[[ PROVIDED RECORDS open ]]

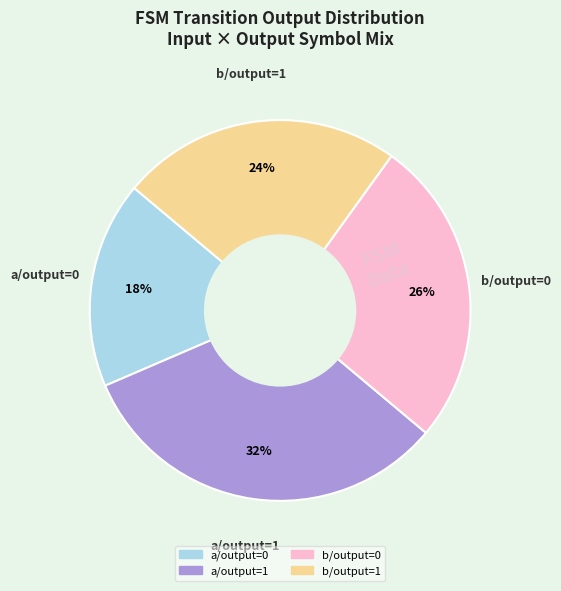

To the nearest percent, what is the average slice percentage?

25%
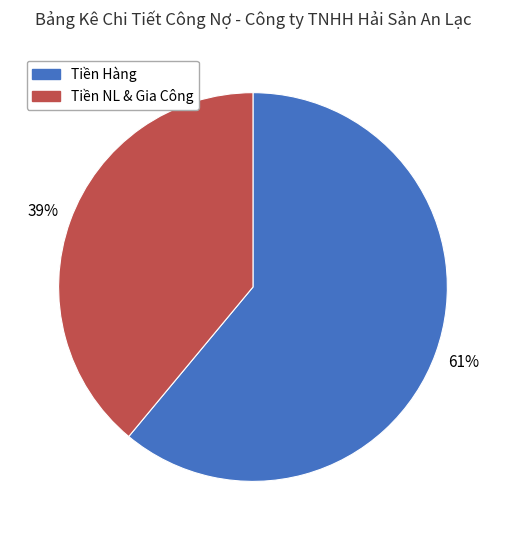

How many slices are in this pie chart?

2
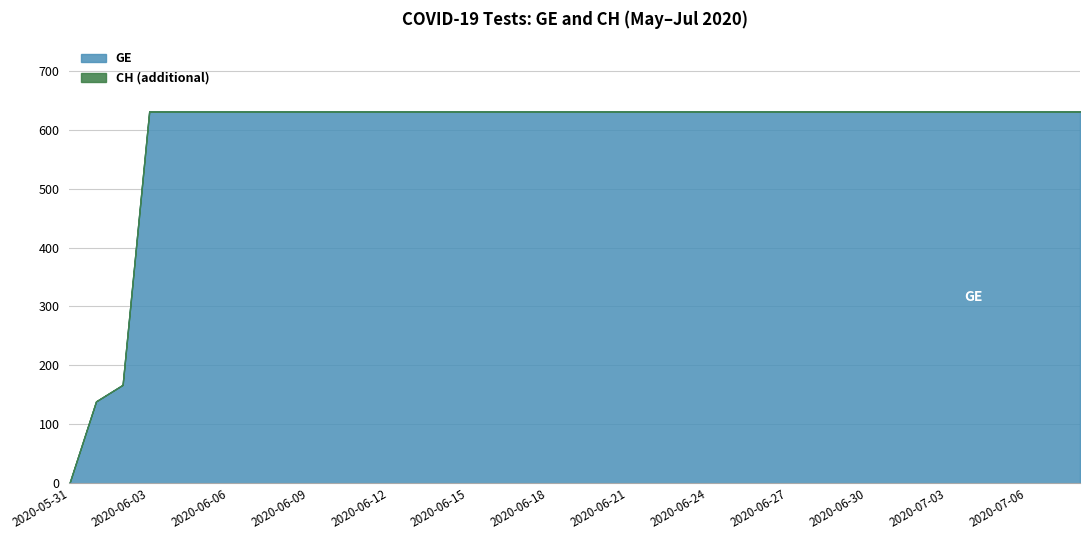

The CH series shows 631 at 2020-06-20. True or false?

True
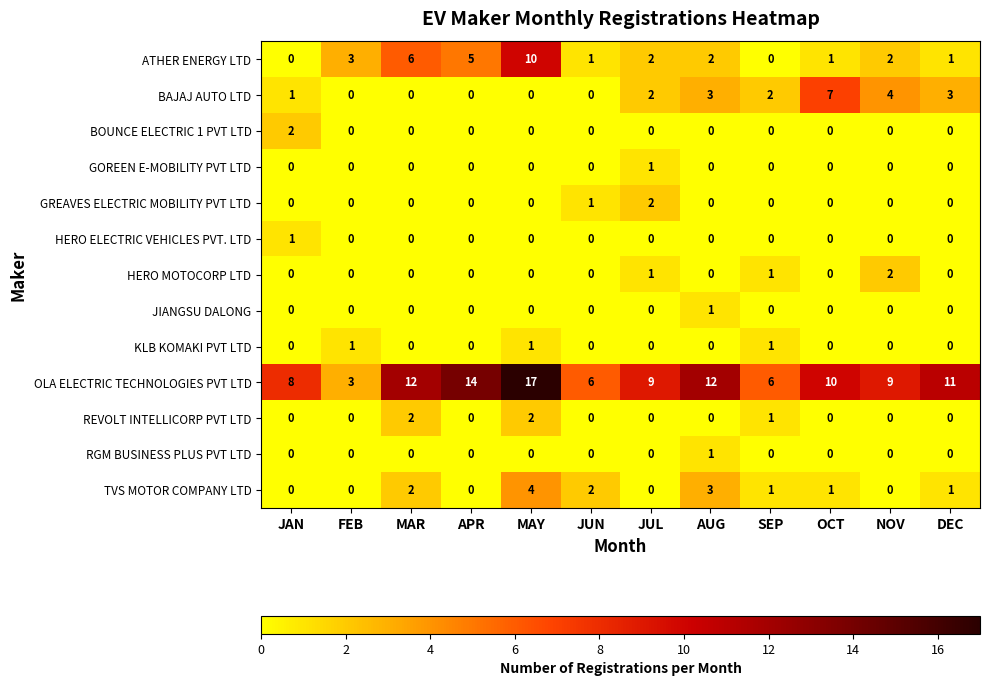

At which category does the chart reach its peak across all series?

MAY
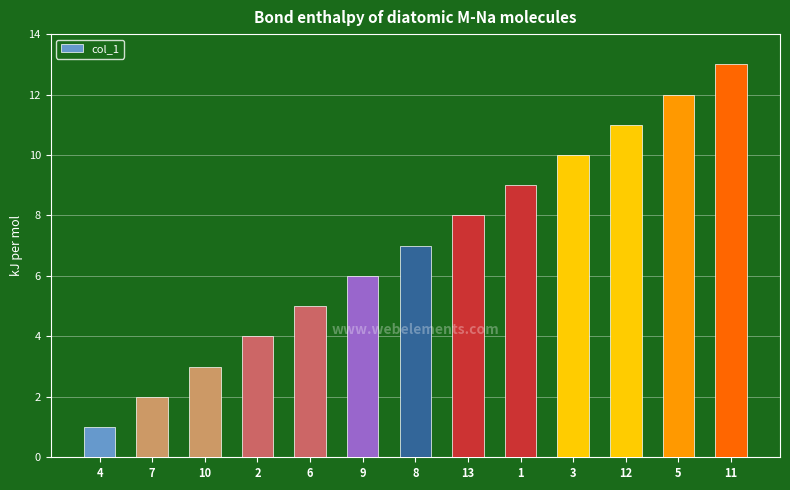

What is the label of the 4th bar from the right?

3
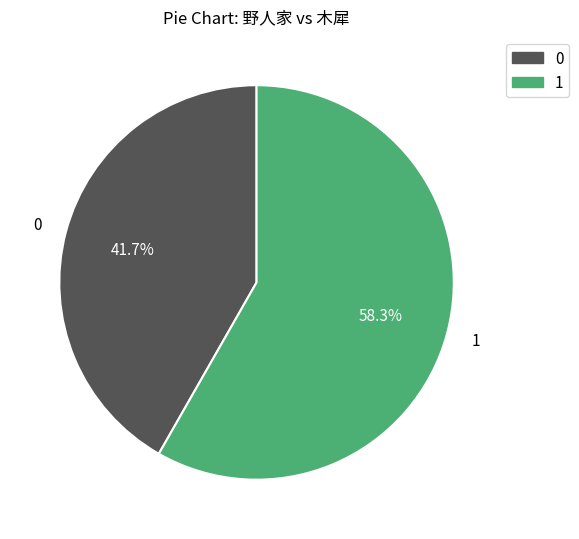

Is there a majority slice in this chart?

Yes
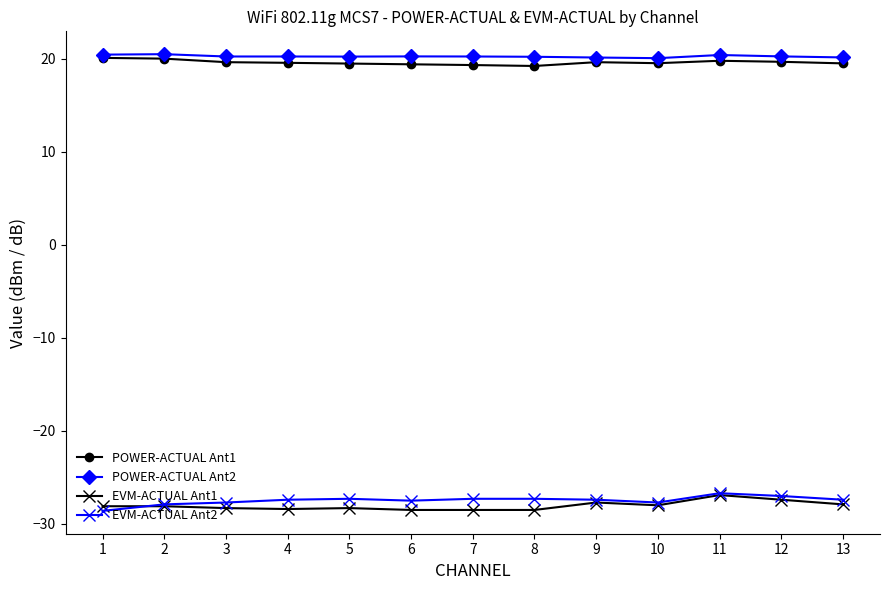

What is the difference between the highest and lowest values at 2?

48.6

[[ PROVIDED RECORDS closed ]]

* [TASK PROMPT]:
Copy the data above without changes, from the line containing "How many slices are in this pie chart?" through the line containing "Is there a majority slice in this chart?", with both of those lines included. Leave out the pictures.

* [YOUR RESPONSE]:
How many slices are in this pie chart?

2

The CH series shows 631 at 2020-06-20. True or false?

True

At which category does the chart reach its peak across all series?

MAY

What is the label of the 4th bar from the right?

3

Is there a majority slice in this chart?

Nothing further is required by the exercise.